In time we’d made all the calls and taken all the notes we could. I ordered a scotch and Coke, and Eden asked for a bourbon on ice.
 
; “So there’s not much we can do until the forensic team gets back with the report on the bodies. We should catch up tonight,” I suggested as the café staff began packing up the cutlery on tables around us. “We’re going to be working pretty closely from here on. It might be nice to know something about each other.”
Eden smirked. I felt a lump in my stomach.
“I like a bit of professional distance. It’ll make it easier to not take a bullet for you one day.”
“Oh, come on, a couple of drinks.”
“The whole homicide team goes out together now and then.” She lifted her eyes to mine briefly. “They’ll be at The Hound tonight from six. If you want to bond, we can bond in company.”
“The Hound? Urgh. Woman, where are your standards?”
She paused, staring at her drink. “Eric will be there.” It sounded like a warning.
“Why would I care if Eric’s there?” I asked, the lump in my stomach growing. “He’s my partner’s brother. We should be mates.”
“Yeah, I guess.” She smiled and shrugged. “It’s worth a shot. Don’t be surprised if he doesn’t want to bump chests with you. It takes a long time to become close to Eric.”
I raised my eyebrows in answer. The revelation didn’t surprise me.

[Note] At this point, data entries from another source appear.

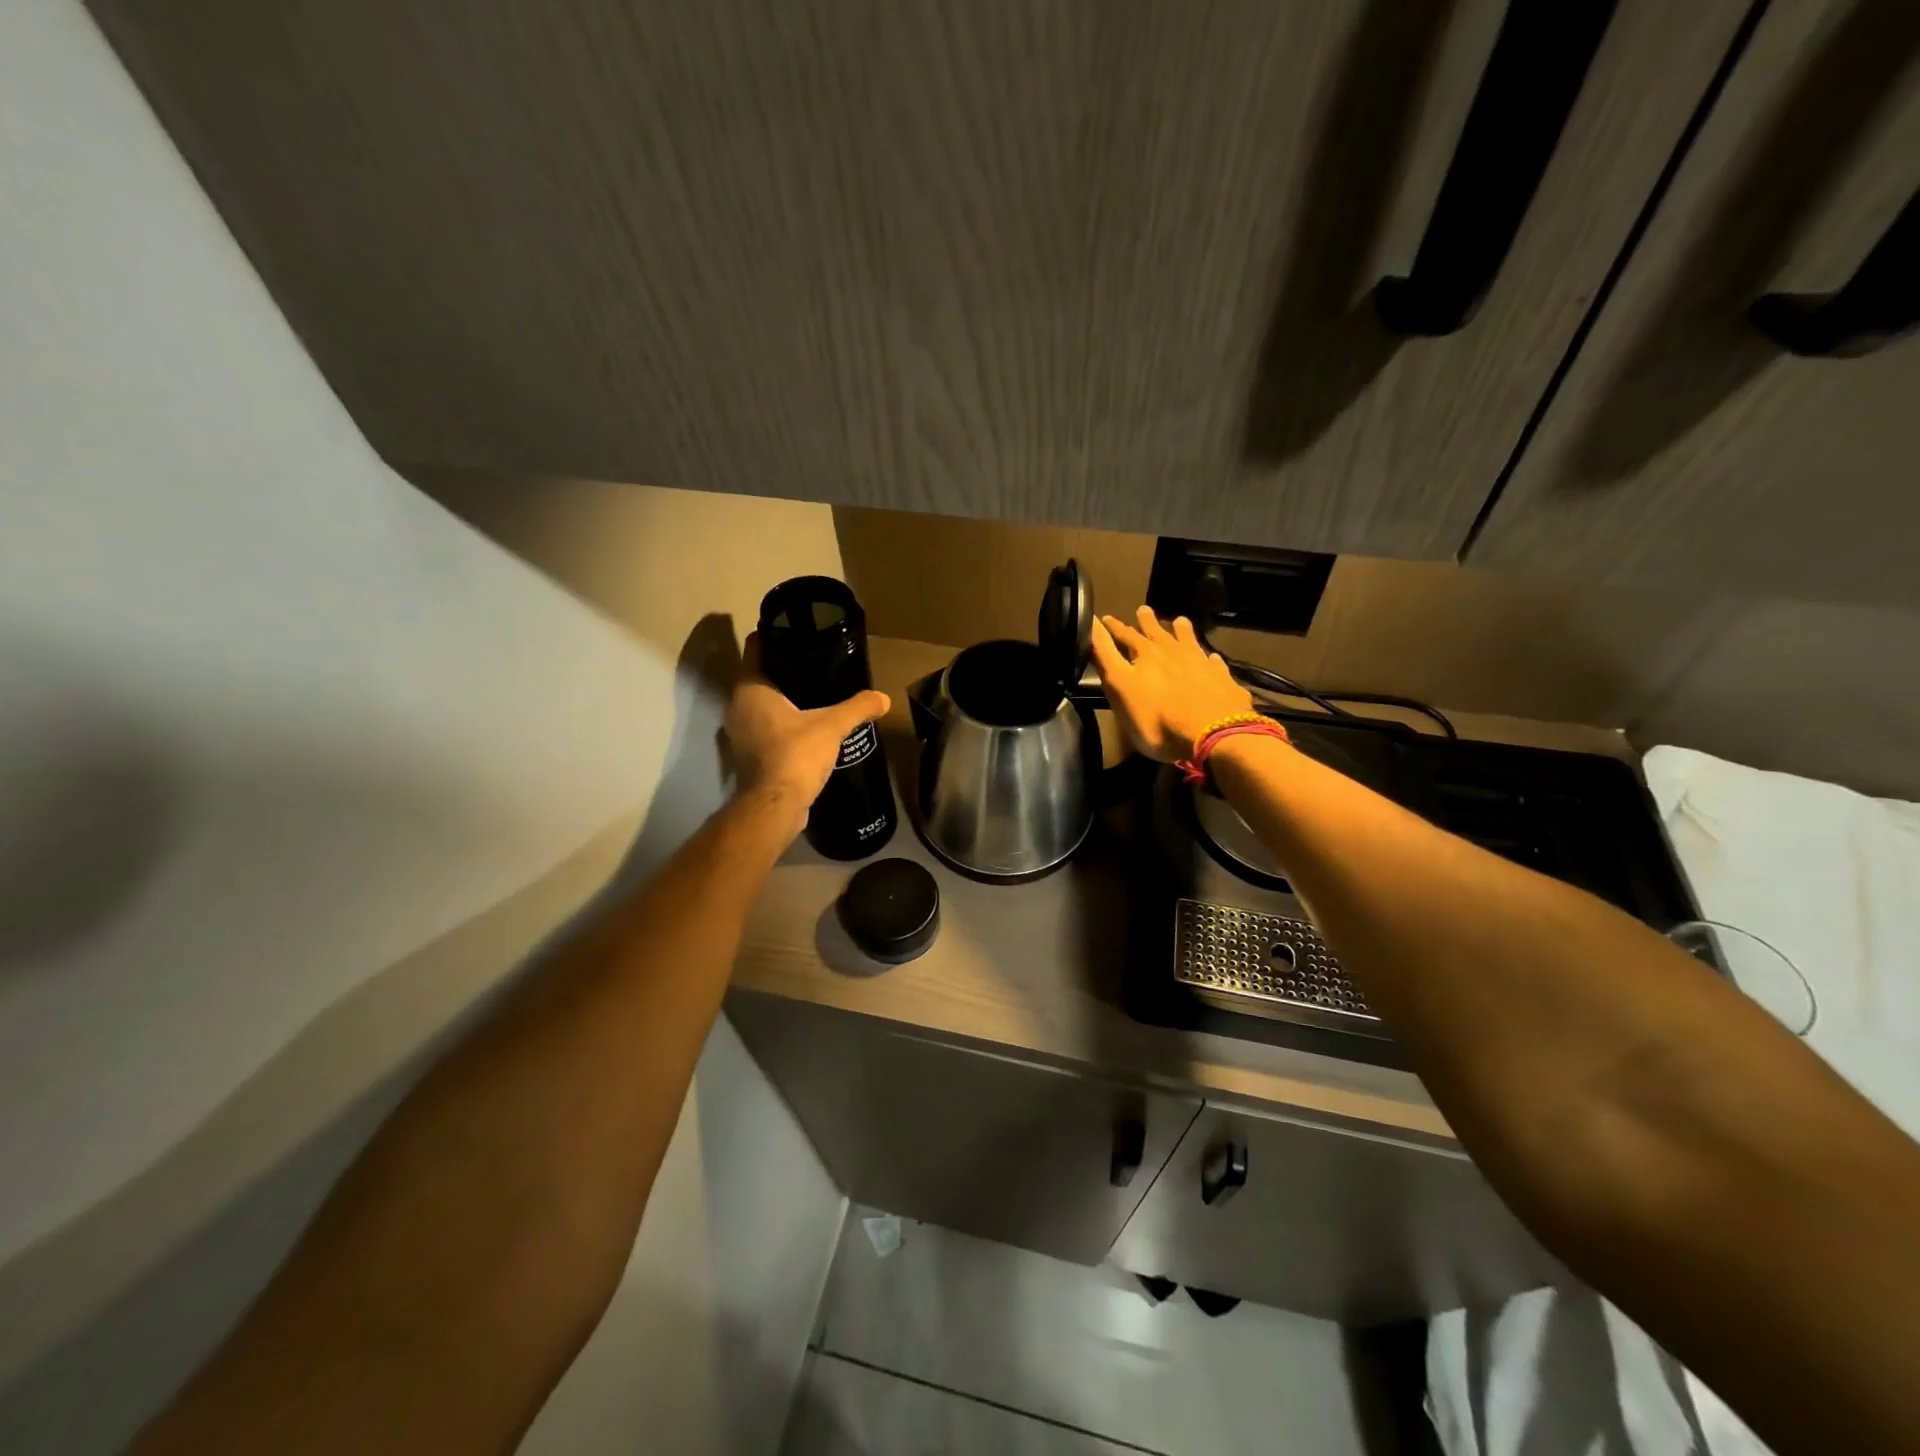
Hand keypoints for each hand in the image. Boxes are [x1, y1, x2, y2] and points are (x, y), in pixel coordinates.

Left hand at [724, 633, 890, 838]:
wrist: (775, 806)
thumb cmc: (796, 755)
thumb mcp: (832, 726)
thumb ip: (858, 707)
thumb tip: (884, 697)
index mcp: (751, 689)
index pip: (756, 647)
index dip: (773, 634)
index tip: (795, 629)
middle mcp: (738, 706)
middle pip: (758, 675)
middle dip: (782, 667)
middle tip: (813, 659)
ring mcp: (740, 733)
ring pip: (760, 703)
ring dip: (781, 697)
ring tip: (813, 690)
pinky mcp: (749, 754)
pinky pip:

I’d been to The Hound before but never liked it as a hangout. Too many cops. A drunken night out at The Hound tended to turn into a dick-measuring contest between street cops, encouraged by grizzled detectives and captains and presided over by nonchalant paramedics and firemen. At The Hound officers fresh from training at Goulburn, surprised and disheartened by the lack of understanding and appreciation they received from old hands in their new occupation, could mingle with their heroes in the business—cops who’d been on the beat a good six months longer than they had. This kind of mingling encouraged war stories and the comparison of arrest tallies, the showing of scars and narration of chase tales. Abilities were questioned and motives examined. Fitness feats and beep-test scores were lamented over. As the glasses emptied, fights erupted and poured out onto Parramatta Road, where the missed swings and pained howls were watched by families of every conceivable ethnic origin who lived in apartments above the neighboring Haberfield shops. No arrests were made, of course, and the black eyes and split lips that ensued were chuckled over in the office the next morning. Promotions, easy beats and pay bonuses were awarded to young guns who could land a fist after ten schooners. I didn’t like that kind of competition. I preferred to drink alone, the older I got.